## WORK TASK
Nothing but the images should be left out when the entries are restated word for word.
· · ·
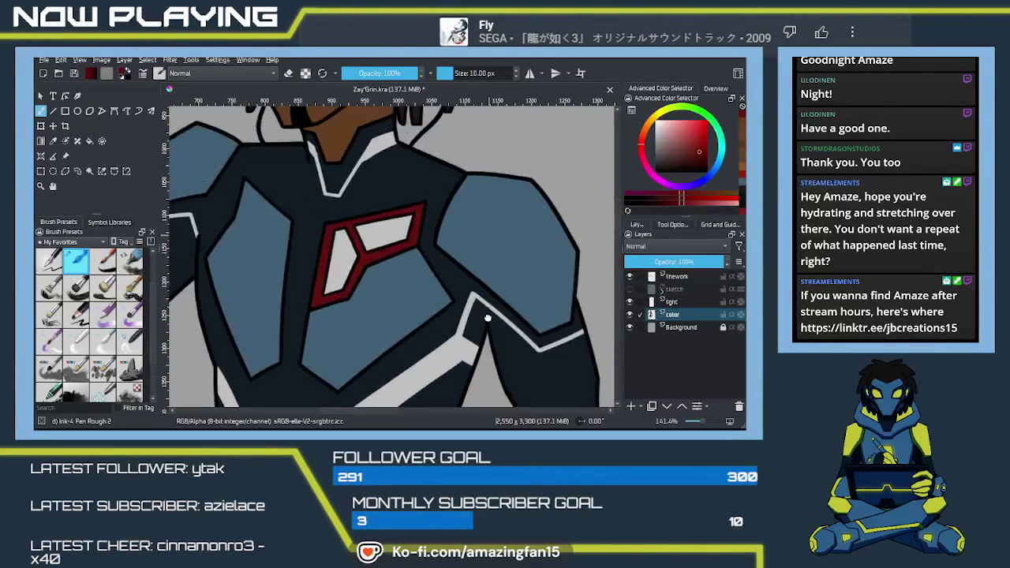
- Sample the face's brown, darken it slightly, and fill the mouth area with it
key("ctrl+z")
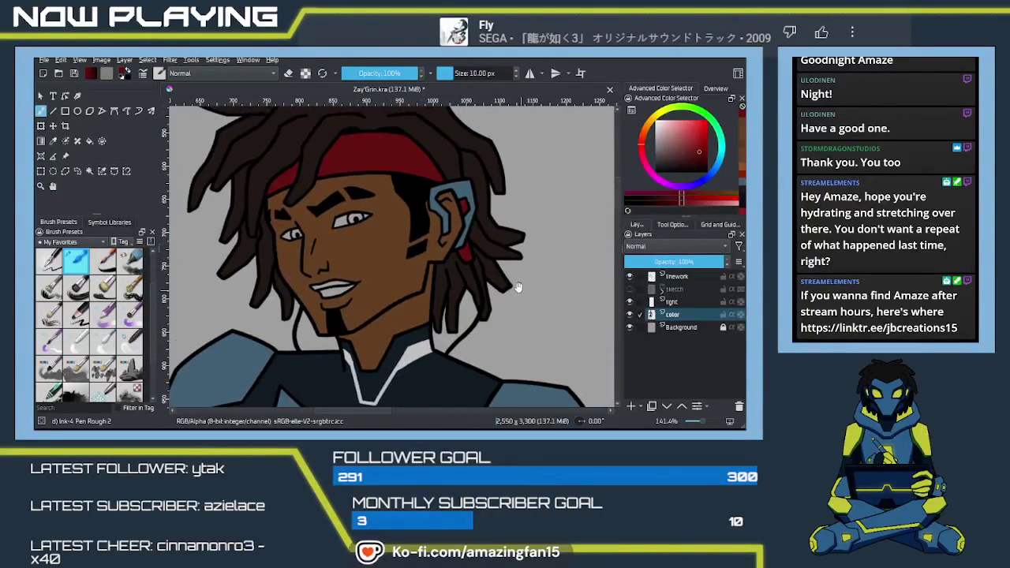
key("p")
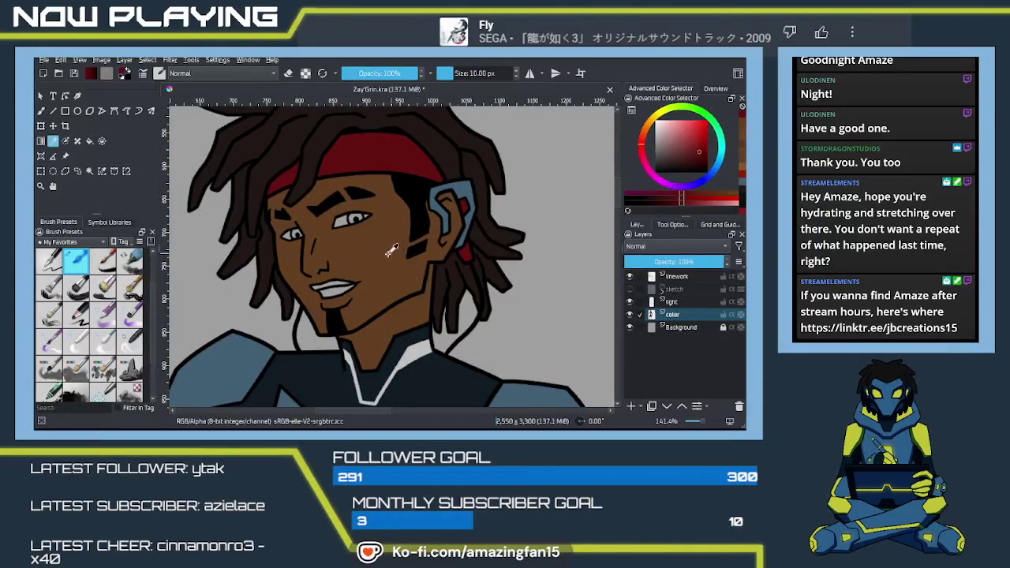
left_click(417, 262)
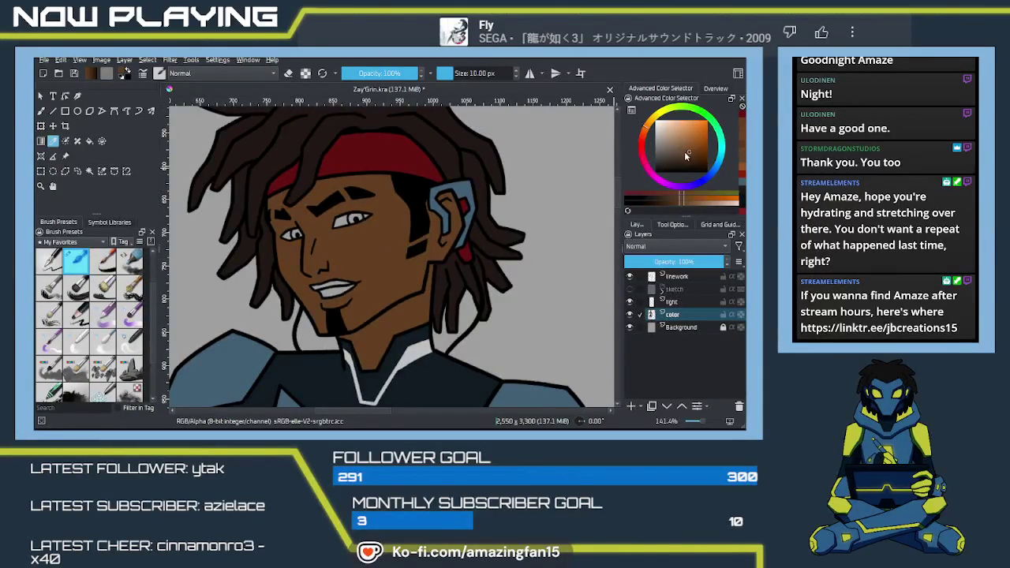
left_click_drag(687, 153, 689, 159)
· · ·
## OUTPUT FOR THIS TASK
- Sample the face's brown, darken it slightly, and fill the mouth area with it
key("ctrl+z")
key("p")
left_click(417, 262)
left_click_drag(687, 153, 689, 159)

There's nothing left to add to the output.